Wednesday, March 11th, 2009

Tinea, a fungal infection of the skin, is a very common problem in Australia. We all carry a few fungi on our skin, generally without problems. However, when their growth is encouraged by excessive dampness of the skin, they can cause
inflammation.

Tinea of the feet causes redness, itching and sometimes painful cracks on the sole and between the toes. It’s often called athlete’s foot because it’s so common on hot, sweaty feet that spend a lot of time
in gym shoes. It’s also very common in
people who use communal showers at swimming pools, gyms, residential colleges and so on.

You can help to prevent tinea of the
feet by wearing thongs in communal showers, drying thoroughly between your toes, always wearing cotton or wool socks
(to absorb sweat) with closed shoes and by wearing open shoes as often as possible in hot weather (but watch out for cracked skin).
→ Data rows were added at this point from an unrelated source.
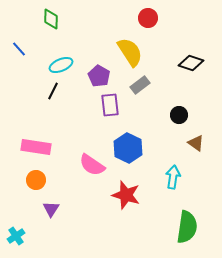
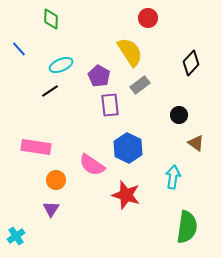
black diamond: rotated 65 degrees counterclockwise
black line: moved 3 px left; rotated 30 degrees clockwise
orange circle: moved 20 px right
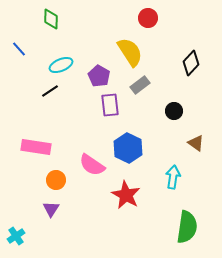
black circle: moved 5 px left, 4 px up
red star: rotated 12 degrees clockwise
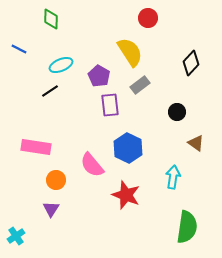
blue line: rotated 21 degrees counterclockwise
black circle: moved 3 px right, 1 px down
pink semicircle: rotated 16 degrees clockwise
red star: rotated 8 degrees counterclockwise
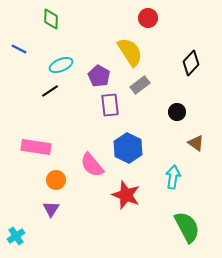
green semicircle: rotated 36 degrees counterclockwise
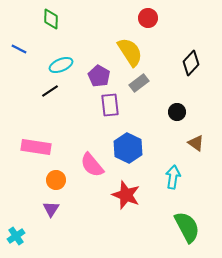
gray rectangle: moved 1 px left, 2 px up
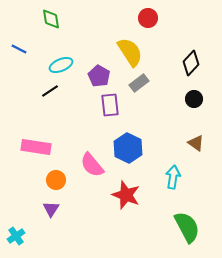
green diamond: rotated 10 degrees counterclockwise
black circle: moved 17 px right, 13 px up
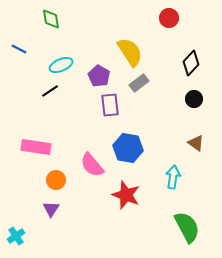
red circle: moved 21 px right
blue hexagon: rotated 16 degrees counterclockwise
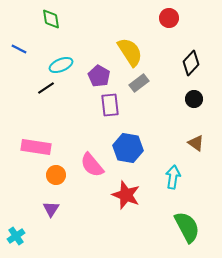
black line: moved 4 px left, 3 px up
orange circle: moved 5 px up
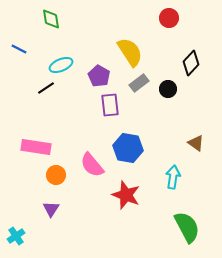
black circle: moved 26 px left, 10 px up
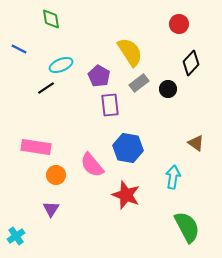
red circle: moved 10 px right, 6 px down
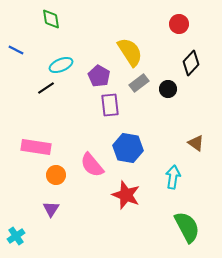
blue line: moved 3 px left, 1 px down
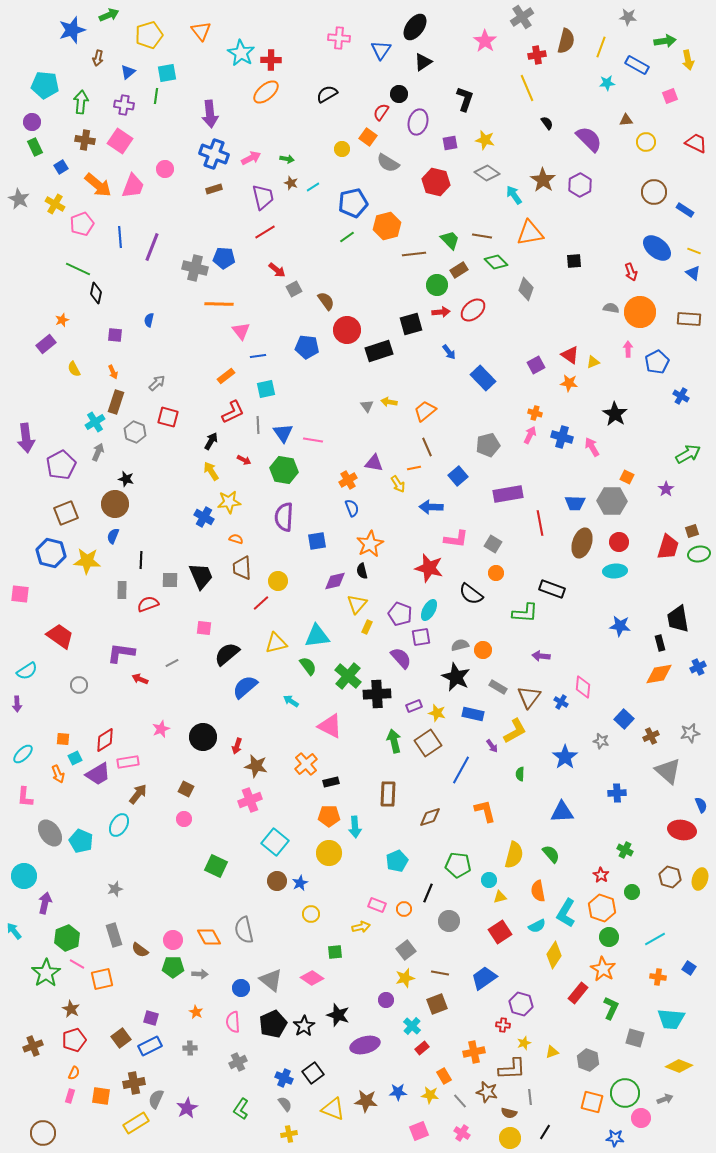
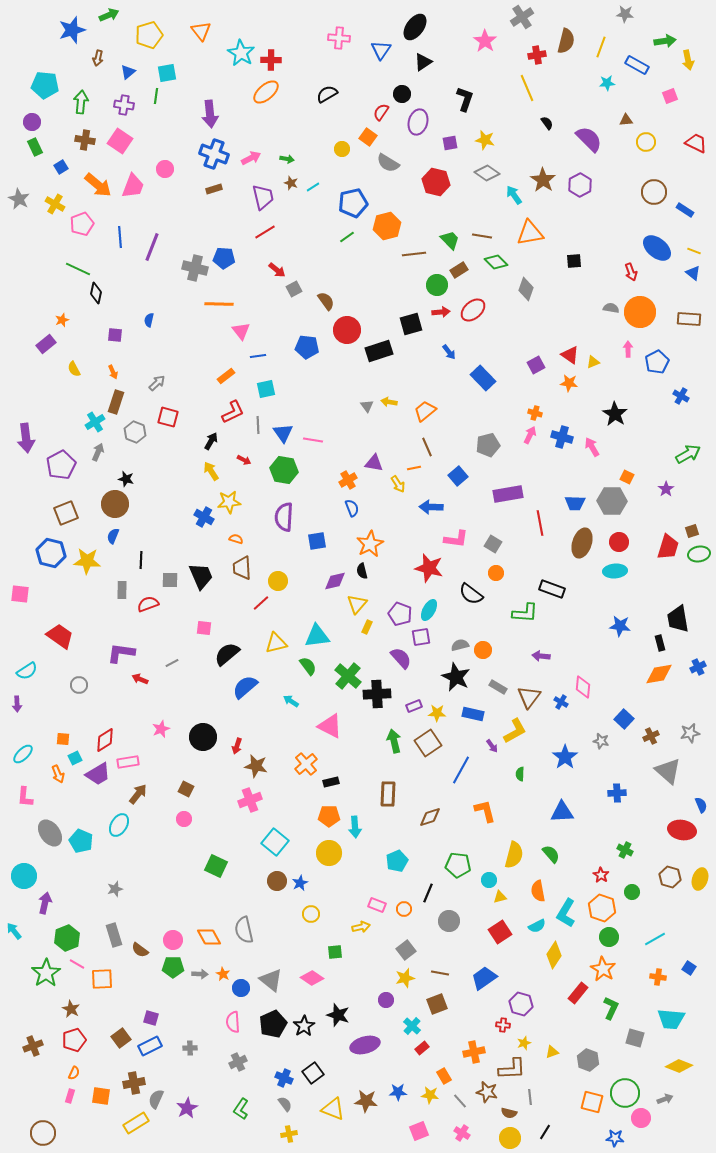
gray star at (628, 17): moved 3 px left, 3 px up
black circle at (399, 94): moved 3 px right
yellow star at (437, 713): rotated 12 degrees counterclockwise
orange square at (102, 979): rotated 10 degrees clockwise
orange star at (196, 1012): moved 27 px right, 38 px up
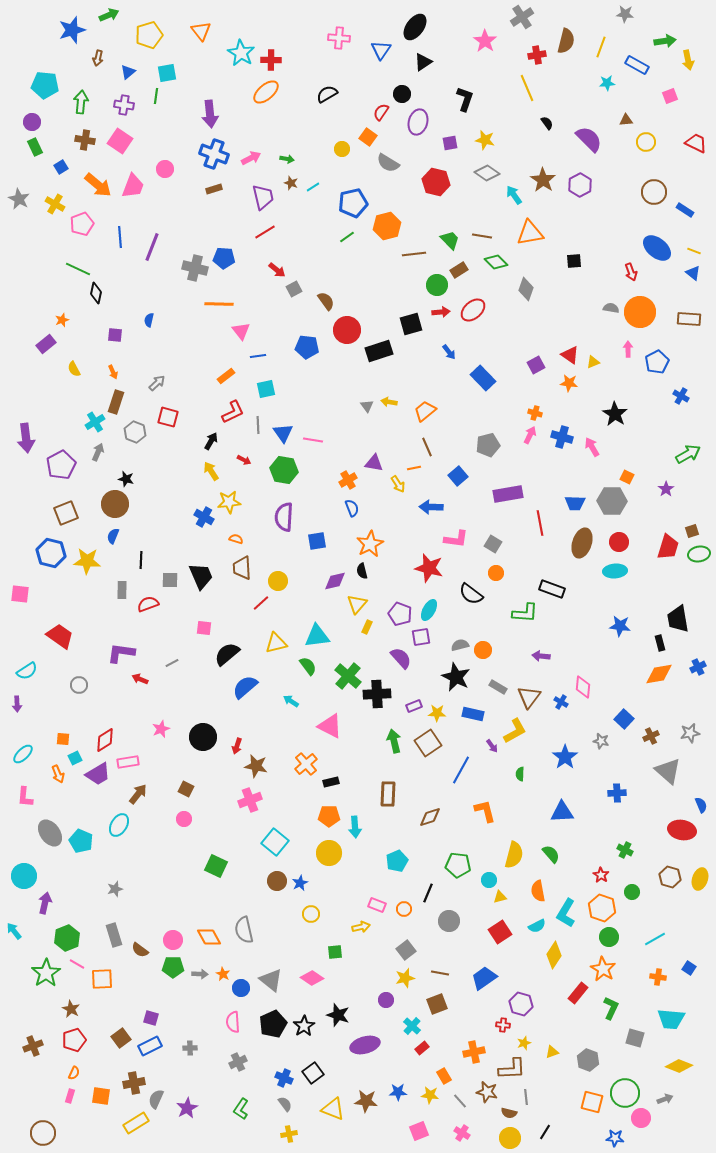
gray line at (530, 1097): moved 4 px left
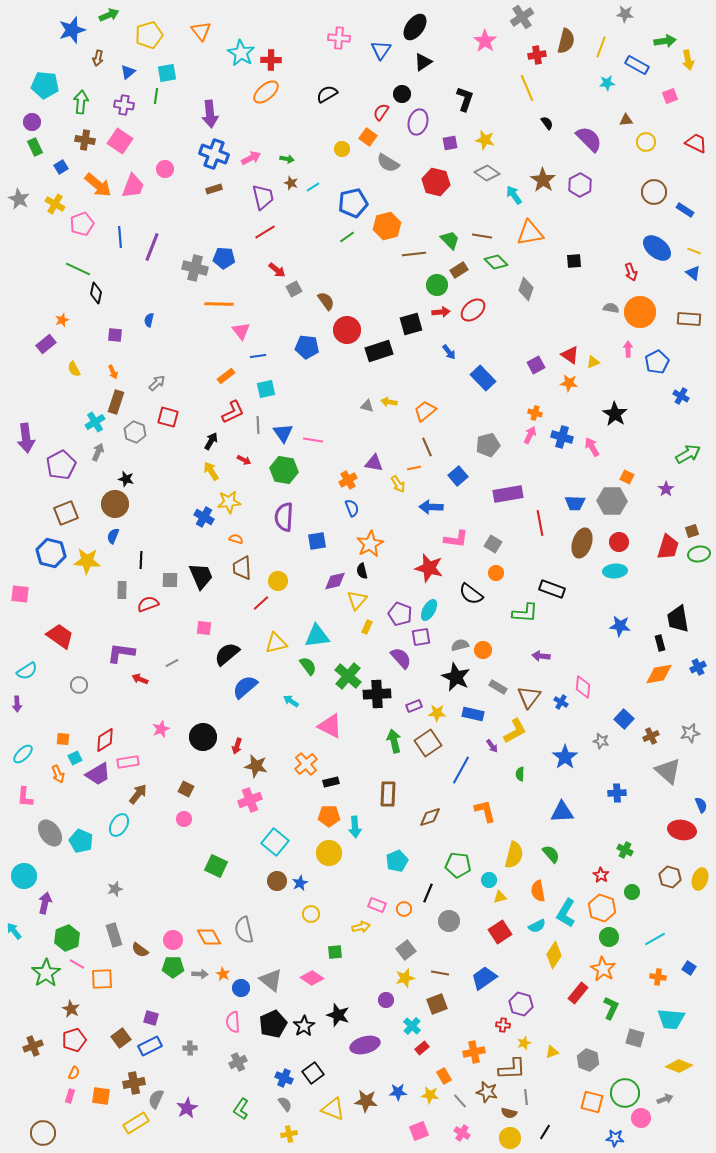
gray triangle at (367, 406): rotated 40 degrees counterclockwise
yellow triangle at (357, 604): moved 4 px up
If tinea strikes, ask your pharmacist to recommend an antifungal preparation, which you should continue
to apply for a week after all signs have disappeared.

Tinea can also affect skin crevices (such
as the groin, between the buttocks and under heavy breasts) in hot, humid weather, causing a red, itchy rash with an irregular edge. This rash can spread quickly, so if it occurs see your doctor about treatment (and to make sure that it is tinea). You can reduce the chance of this type of tinea by drying carefully in skin folds, always wearing cotton next to your skin, helping sweat to evaporate by wearing loose cotton clothes and using fans when it’s hot and humid.